“And then I wonder what it would be like to feel nothing at all, to be utterly rational….” (Blindsight, pg. 362)

This is the line from Charybdis that struck me the most. I was amazed at how well this line not only captures the entire novel, but how it also speaks to very common threads in science fiction as a whole, especially in the novels we’ve read this semester.

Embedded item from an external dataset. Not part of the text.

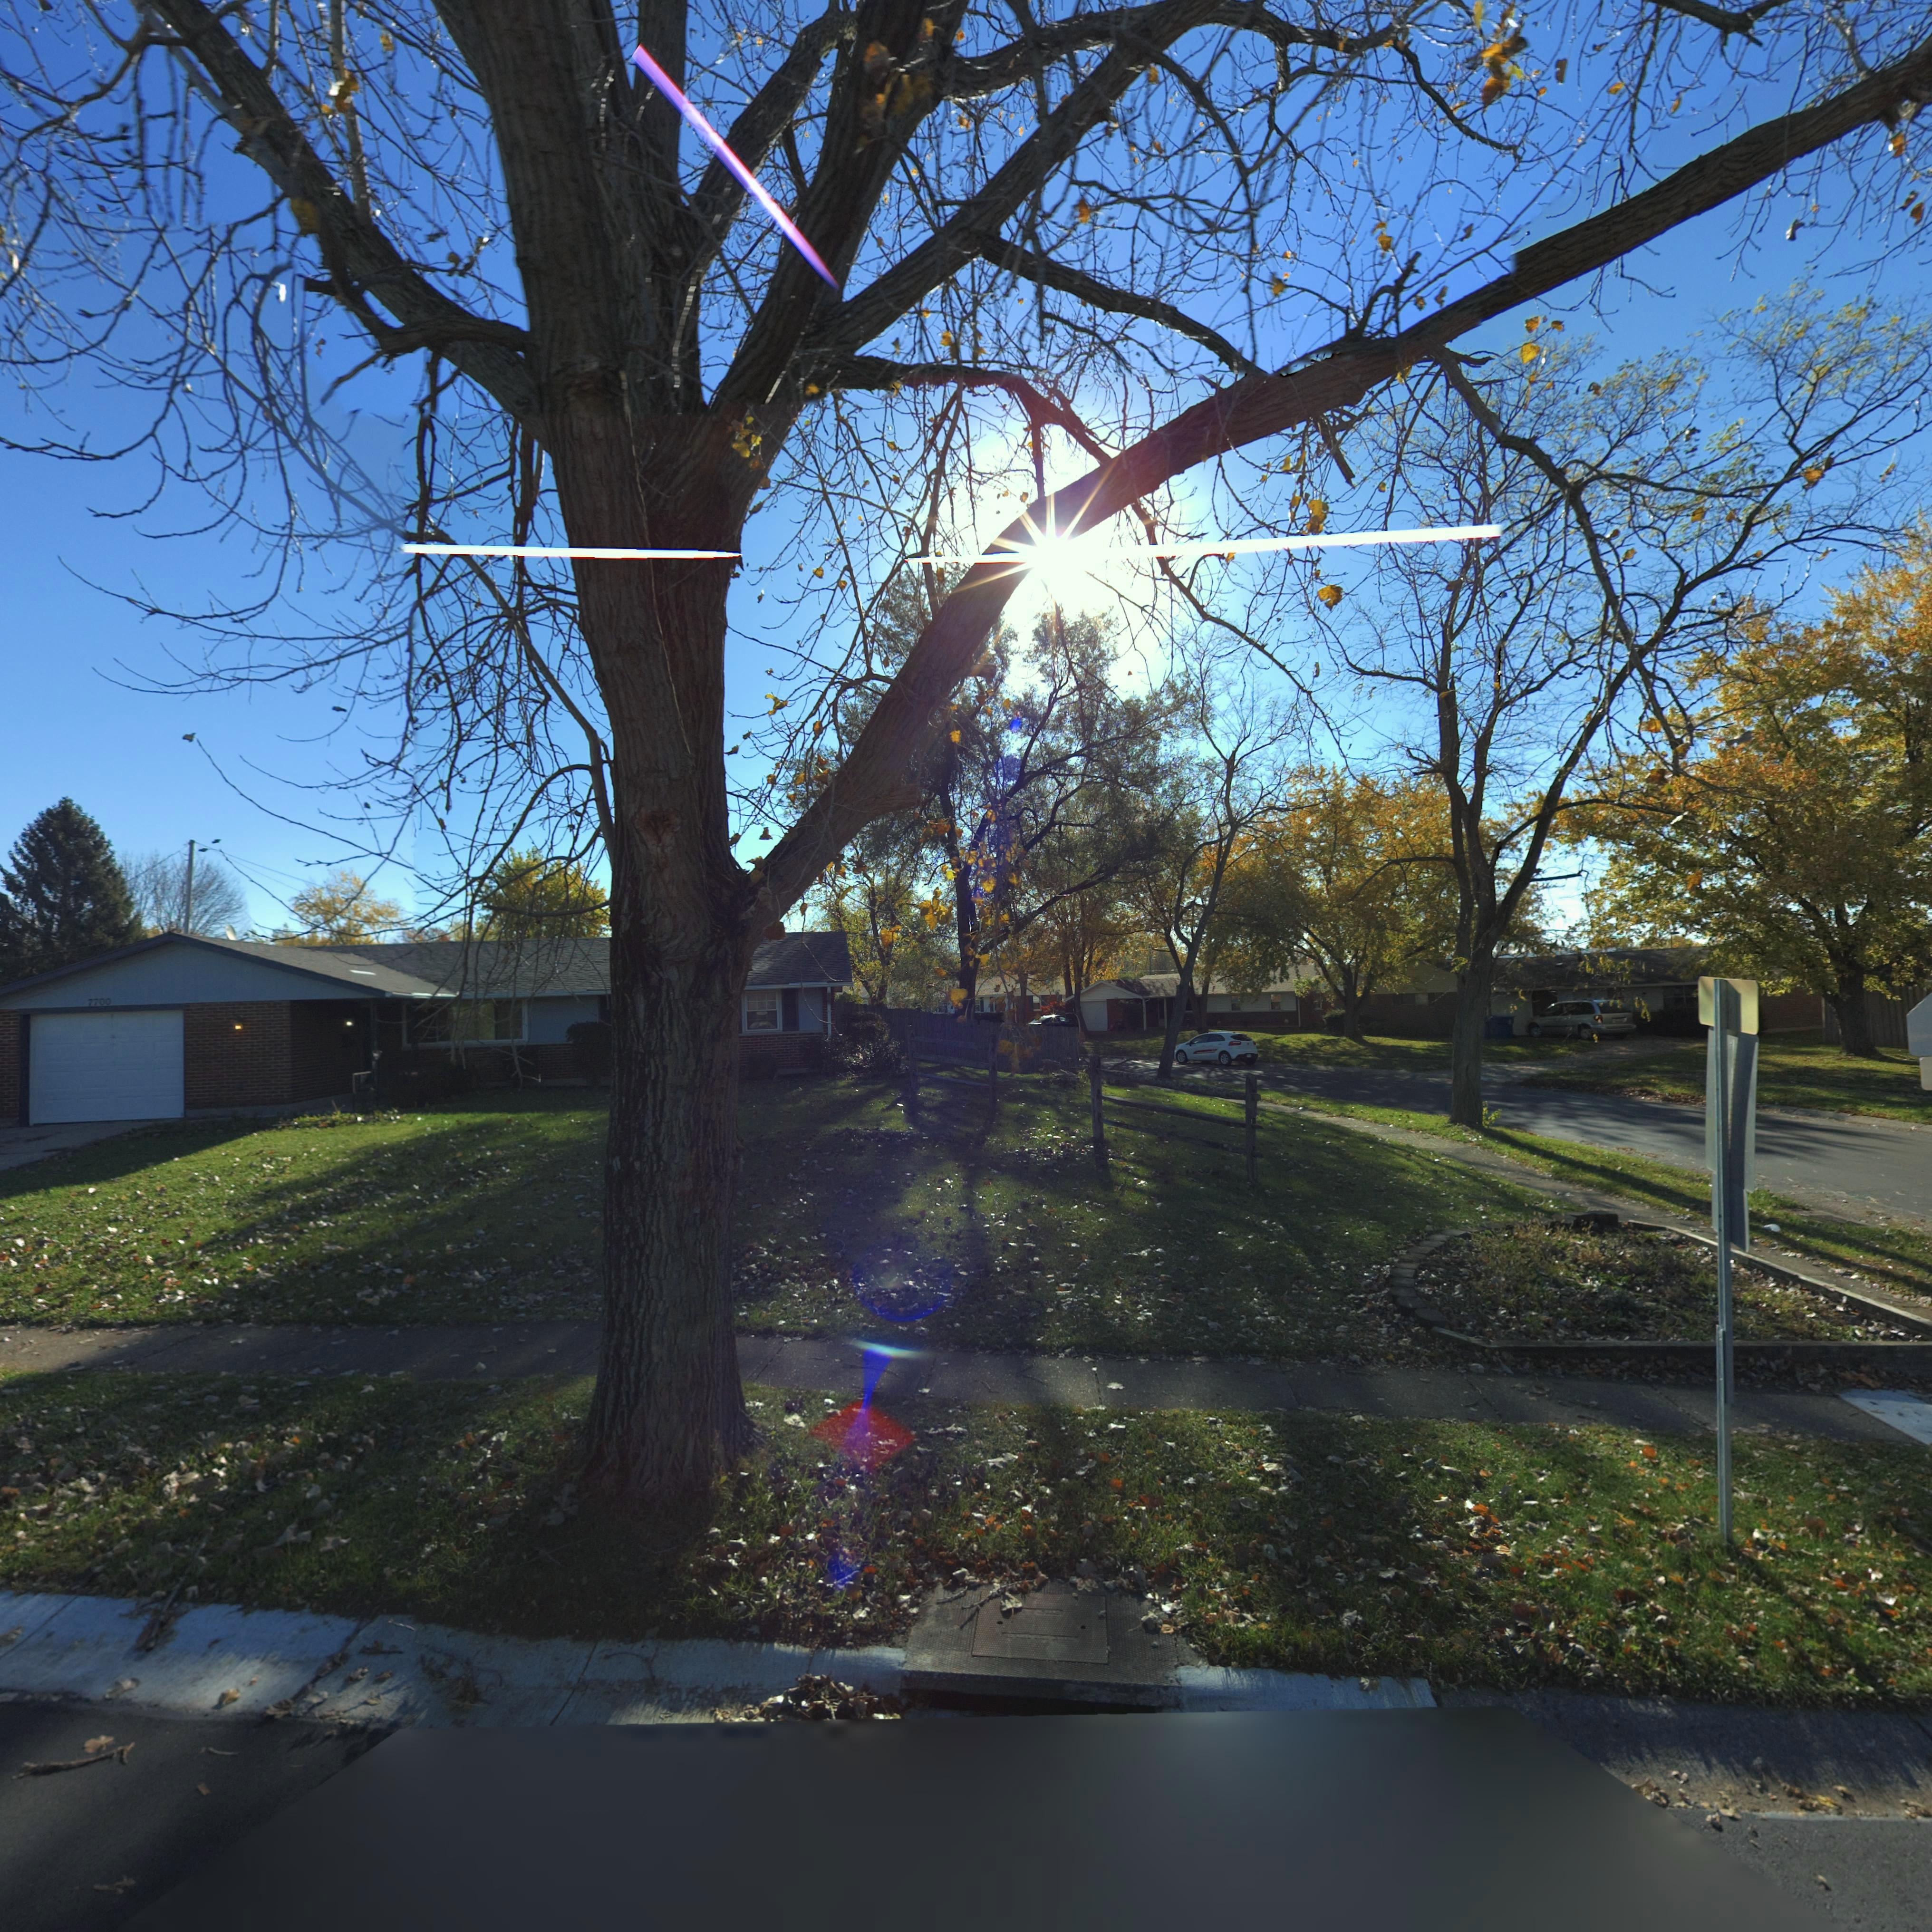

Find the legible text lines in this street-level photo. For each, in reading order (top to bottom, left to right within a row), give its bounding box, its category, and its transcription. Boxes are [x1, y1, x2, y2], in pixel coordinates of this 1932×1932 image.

[87, 996, 113, 1008] StreetNumber: 7700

Emotions often influence how we make decisions and react to situations. This can sometimes be a positive thing, but it can also be very negative. Emotions have the ability to cloud our judgment and can prevent us from looking at something from both sides, rationally. One example of this in Blindsight is in the prologue, when Pag freaks out after Siri defends Pag against bullies. Pag is in hysterics, asking Siri why he threw the rocks at the guys and Siri responds, “I was trying to help. (I didn’t understand why he couldn’t see that)” (pg 16). Pag insists that Siri isn’t the same anymore; “And now you’re different. It’s like, your mom and dad murdered you…” (pg. 16). If Pag had reacted without emotion and had taken a logical and reasonable approach to this situation, he would understand that Siri was just defending him. He would also acknowledge that Siri’s parents did what they thought was necessary and beneficial to their son by cutting out half of his brain to stop his epilepsy. But it is impossible to block out all of our emotions at all times- feelings are what make us human. Pag’s strong reaction and resistence to Siri was a completely normal human response. When Siri wonders “what it would be like to feel nothing at all”, he ponders the ability to make decisions without any emotional ties (obviously something that is very difficult to do). Perhaps if we were able to make choices without any regard to how we feel, we would ultimately make smarter choices that would have better outcomes (in several cases).

This provocative statement is also a theme that is explored in the other novels we’ve read this semester, such as Frankenstein and Lilith’s Brood. In Frankenstein, Victor reacts with horror and disgust when his creature comes to life. Based on these emotions, he rejects his creation and refuses to teach him or take care of him. If Victor had responded to his creation calmly and rationally, they would’ve had a much better relationship and the creature would not have turned out to be a killing machine. In Lilith’s Brood, Lilith has a very hard time overcoming her fear toward the Oankali in the beginning of Dawn. If she had relied on reason, she would’ve realized early on that there was no reason to fear the Oankali because they were not hurting her and not threatening her life.

Science fiction explores the notion of having no emotions and making every decision based fully on reason, but no matter what we do, we can never fully escape our natural emotional processes; they are part of who we are. What makes us human.